Permis modificatif de régularisation en cours d'instance à l'initiative du pétitionnaire - l'achèvement des travaux ne bloque plus le contentieux
Conseil d'Etat, 5ᵉ - 6ᵉ ch. réunies, 11 juin 2026, n° 502265, publiée au recueil Lebon -
Par une décision du 11 juin 2026, le Conseil d'État précise - ou plutôt complète- les hypothèses dans lesquelles un permis de construire modificatif peut régulariser, en cours d'instance, un permis initial contesté — en ce compris lorsque la construction est déjà achevée.
En l'espèce, Le maire de la Commune de Saint-Restitut avait délivré, le 2 décembre 2015, un permis de construire pour l'extension d'une construction existante et la réalisation d'une piscine. Deux permis modificatifs avaient ensuite été successivement accordés au bénéficaire de ces travaux. Le second, sollicité spontanément par le pétitionnaire en cours d'instance pour régulariser l'autorisation contestée par un voisin, l'avait été alors que les travaux étaient achevés. Le requérant soutenait que ce permis modificatif était par nature illégal, un tel document ne pouvant, selon la règle classique, intervenir qu'avant l'achèvement de la construction nonobstant par ailleurs son caractère irrégulier.
Le Conseil d'État rejette pourtant cette argumentation et en profite pour aligner le régime du permis modificatif sollicité en cours d'instance à l'initiative du pétitionnaire sur celui applicable en matière de régularisation contentieuse prévu par les articles L. 600-5 et L. 600-5-1 du code de l'urbanisme, en jugeant que :
« Lorsque, en vue de répondre à la contestation de la légalité d'un permis de construire faisant l'objet d'un recours contentieux, le pétitionnaire saisit l'autorité compétente d'une demande de permis modificatif afin de régulariser le permis en cours d'instance, le caractère achevé des travaux ne saurait lui être opposé, quand bien même le juge administratif n'a pas lui-même mis en œuvre les dispositions de l'article L. 600-5 ou de l'article L. 600-5-1 du code de l'urbanisme, ni même informé les parties de ce qu'il était susceptible de surseoir à statuer afin de permettre la régularisation du permis contesté. »

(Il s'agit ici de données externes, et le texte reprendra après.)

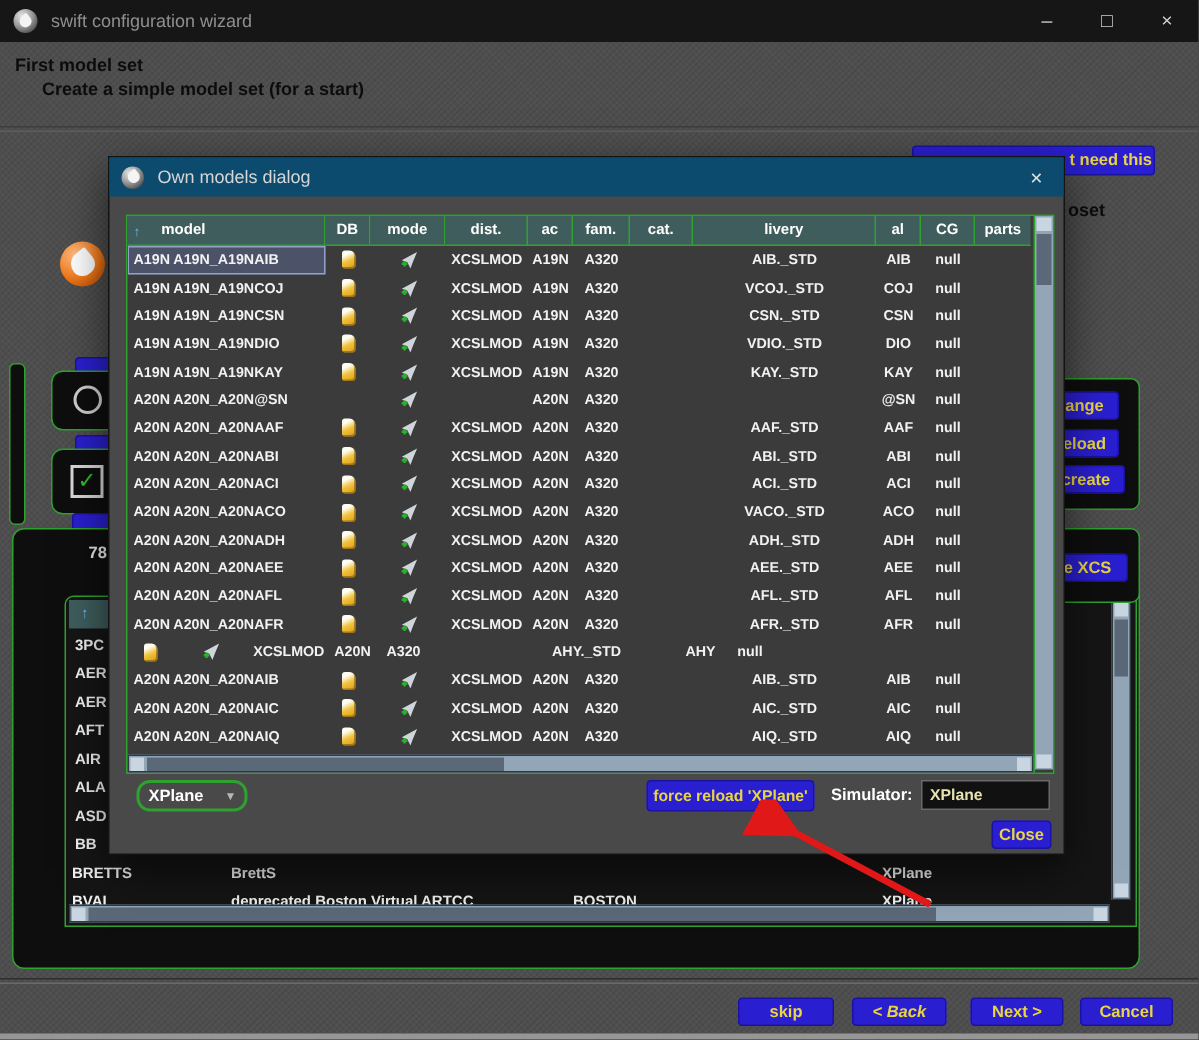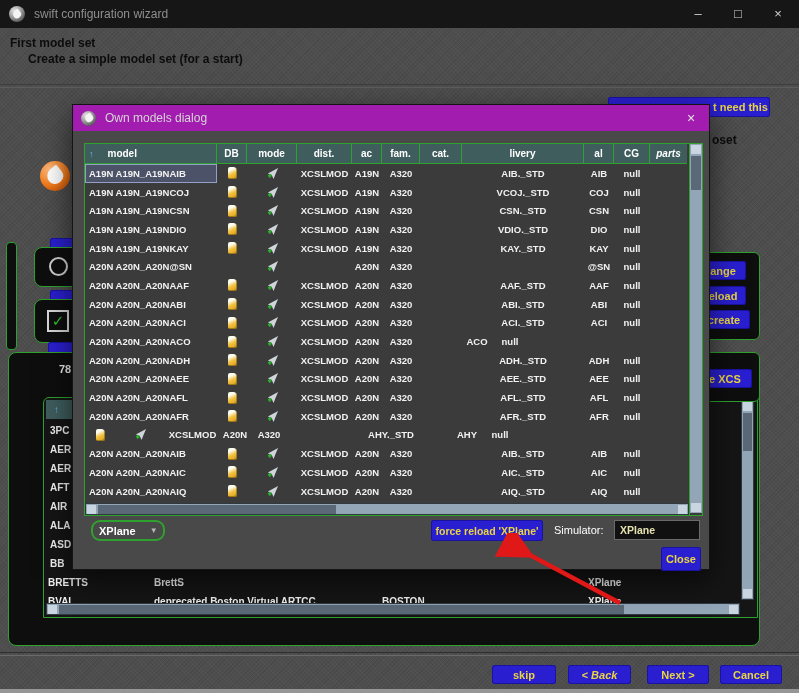--- a/index.html
+++ b/index.html
@@ -32,49 +32,49 @@
   .teal-cell{background:#3f5d5d;color:#fff;font-weight:bold;}
   .bg-cell{height:19px;line-height:19px;color:#f1f1f1;font-weight:bold;font-size:10px;padding-left:3px;}
   .bg-row-text{position:absolute;color:#f1f1f1;font-weight:bold;font-size:10px;white-space:nowrap;}
   
   .sb-track{background:#93a6b8;position:absolute;border:1px solid #303840;box-sizing:border-box;}
   .sb-thumb{background:#5a6878;position:absolute;}
   .sb-btn{background:#c9d5e1;position:absolute;}
   
   .dialog{left:72px;top:104px;width:636px;height:464px;background:#494949;z-index:10;
     border:1px solid #141414;box-shadow:0 10px 28px rgba(0,0,0,.6);}
-  .dlg-titlebar{position:absolute;left:0;top:0;width:100%;height:26px;background:#a21caf;display:flex;align-items:center;}
+  .dlg-titlebar{position:absolute;left:0;top:0;width:100%;height:26px;background:#0c4a6e;display:flex;align-items:center;}
   .dlg-titlebar .swift-ball{margin-left:8px;width:15px;height:15px;}
   .dlg-title{color:#d6d6d6;font-size:12px;margin-left:9px;}
   .dlg-close{position:absolute;right:6px;top:3px;width:24px;height:20px;color:#e2e2e2;font-size:14px;text-align:center;line-height:20px;}
   
   .mtable{position:absolute;left:11px;top:38px;width:617px;height:371px;border:1px solid #2fa12f;background:#3b3b3b;display:flex;box-sizing:content-box;}
   .mt-main{width:604px;display:flex;flex-direction:column;}
   .mhead{display:flex;height:20px;flex:none;}
   .hc{box-sizing:border-box;background:#3f5d5d;border-right:1px solid #2fa12f;border-bottom:1px solid #2fa12f;
       color:#fff;font-weight:bold;font-size:10px;display:flex;align-items:center;justify-content:center;}
   .sort-arrow{color:#6fb3e8;font-size:9px;margin-right:14px;}
   .mrows{flex:1;overflow:hidden;}
   .trow{display:flex;height:18.7px;align-items:center;}
   .tc{box-sizing:border-box;color:#f2f2f2;font-weight:bold;font-size:9.5px;white-space:nowrap;overflow:hidden;
       display:flex;align-items:center;justify-content:center;height:100%;}
   .c0{width:132px;justify-content:flex-start;padding-left:4px;}
   .c1{width:30px;}.c2{width:50px;}.c3{width:55px;}.c4{width:30px;}.c5{width:38px;}
-  .c6{width:42px;}.c7{width:122px;}.c8{width:30px;}.c9{width:36px;}.c10{width:37px;font-style:italic;}
+  .c6{width:42px;}.c7{width:122px;}.c8{width:30px;}.c9{width:36px;}.c10{width:37px;}
   .cell-model.selected{background:#4c5268;box-shadow:inset 0 0 0 1px #95a0c8;}
   .db-icon{width:9px;height:12px;border-radius:2px 4px 2px 2px;
       background:linear-gradient(155deg,#fdfdf2 25%,#f2c23e 55%,#d89a18);box-shadow:inset -1px -1px 0 rgba(90,60,0,.45);}
   .mode-icon{width:13px;height:13px;}
   .mt-hscroll{height:12px;flex:none;position:relative;}
   .mt-vscroll{width:13px;position:relative;border-left:1px solid #2fa12f;box-sizing:border-box;}
   
   .combo{position:absolute;border:2px solid #2fa12f;border-radius:9px;color:#fff;font-weight:bold;font-size:11px;
     display:flex;align-items:center;padding:0 6px;box-sizing:border-box;}
   .combo .arrow{margin-left:14px;color:#b5b5b5;font-size:8px;}
-  .sim-label{color:#fff;font-weight:normal;font-size:11px;}
+  .sim-label{color:#fff;font-weight:bold;font-size:11px;}
   .sim-input{background:#111;border:1px solid #6a6a6a;color:#e6e2b0;font-weight:bold;font-size:10.5px;
     padding:0 0 0 5px;box-sizing:border-box;font-family:"Liberation Sans","DejaVu Sans",sans-serif;}
   
   .arrow-svg{position:absolute;left:495px;top:533px;z-index:20;pointer-events:none;}
   .check-glyph{color:#2ec22e;font-size:15px;font-weight:bold;line-height:16px;}
 </style>
 </head>
 <body class="speckle">
 
 <div class="abs titlebar">
@@ -377,20 +377,21 @@
     <div class="tc c2">
       <svg class="mode-icon" viewBox="0 0 14 14">
         <path d="M13 1 L2 7 l4 1.4 L8.2 13 l1.7-4.6 Z" fill="#cfd6da"></path>
         <path d="M2 9.5 h4 M4 7.5 v4" stroke="#28b428" stroke-width="1.7"></path>
       </svg>
     </div>
     <div class="tc c3 cell-dist">XCSLMOD</div>
     <div class="tc c4 cell-ac">A20N</div>
     <div class="tc c5 cell-fam">A320</div>
     <div class="tc c6 cell-cat"></div>
+    <div class="tc c7 cell-livery">VACO._STD</div>
     <div class="tc c8 cell-al">ACO</div>
     <div class="tc c9 cell-cg">null</div>
     <div class="tc c10 cell-parts"></div>
   </div>
           <div class="trow">
     <div class="tc c0 cell-model">A20N A20N_A20NADH</div>
     <div class="tc c1">
               <span class="db-icon"></span>
             </div>
     <div class="tc c2">
@@ -565,21 +566,21 @@
     </div>
   </div>
 
   <div class="combo" style="left:18px;top:415px;width:74px;height:21px;">
     <span>XPlane</span>
     <span class="arrow">▼</span>
   </div>
   <div class="btn-blue" style="position:absolute;left:358px;top:415px;width:112px;height:21px;font-size:10.5px;">force reload 'XPlane'</div>
   <div class="sim-label" style="position:absolute;left:481px;top:419px;">Simulator:</div>
   <input class="sim-input" style="position: absolute; left: 541px; top: 415px; width: 86px; height: 20px;" value="XPlane">
-  <div class="btn-blue" style="position:absolute;left:588px;top:442px;width:40px;height:24px;text-align:right;">Close</div>
+  <div class="btn-blue" style="position:absolute;left:588px;top:442px;width:40px;height:19px;text-align:right;">Close</div>
 </div>
 
 <svg class="arrow-svg" width="140" height="80">
   <defs>
     <marker id="ah" markerWidth="8" markerHeight="8" refX="6" refY="4" orient="auto">
       <path d="M8,0 L0,4 L8,8 z" fill="#e01818"></path>
     </marker>
   </defs>
   <line x1="125" y1="70" x2="16" y2="12" stroke="#e01818" stroke-width="4.5" marker-end="url(#ah)"></line>
 </svg>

La Haute juridiction dissocie ainsi la faculté de régularisation spontanée du pétitionnaire d'une autorisation d'urbanisme au cours de l'instance dirigée contre cette dernière, de la mise en œuvre juridictionnelle des articles L. 600-5 et L. 600-5-1.
Pour rappel, ces dispositions légales permettent déjà au juge administratif, s’il estime qu’un vice qui n’affecte qu’une partie du projet ne peut être régularisé, et après avoir constaté que les autres moyens ne sont pas fondés, limiter à cette partie l’annulation qu’il prononce à l’encontre du permis de construire, ou de sursoir à statuer, lorsque celui-ci considère qu’un vice entrainant l’illégalité de l’autorisation d’urbanisme est susceptible d’être régularisé, permettant ainsi la mise en conformité du projet.
Par suite et en complément de ces dispositions, le juge n'a pas besoin d'avoir lui-même invité les parties à une régularisation, ni d'avoir prononcé un sursis à statuer, pour que le permis modificatif déposé de la propre initiative du pétitionnaire soit valable : L'achèvement des travaux, obstacle classique à la délivrance d'un permis modificatif « ordinaire », devient donc inopérant dès lors que la démarche s'inscrit dans une logique de régularisation contentieuse.
Cette solution sécurise les porteurs de projets confrontés à un recours : ils peuvent solliciter, à tout moment de l'instance et même après la fin du chantier, un permis modificatif purgeant les vices invoqués, sans attendre une initiative du juge en ce sens. Pour les tiers requérants, elle restreint corrélativement la portée du moyen tiré du caractère achevé des travaux, désormais inefficace à paralyser une telle régularisation.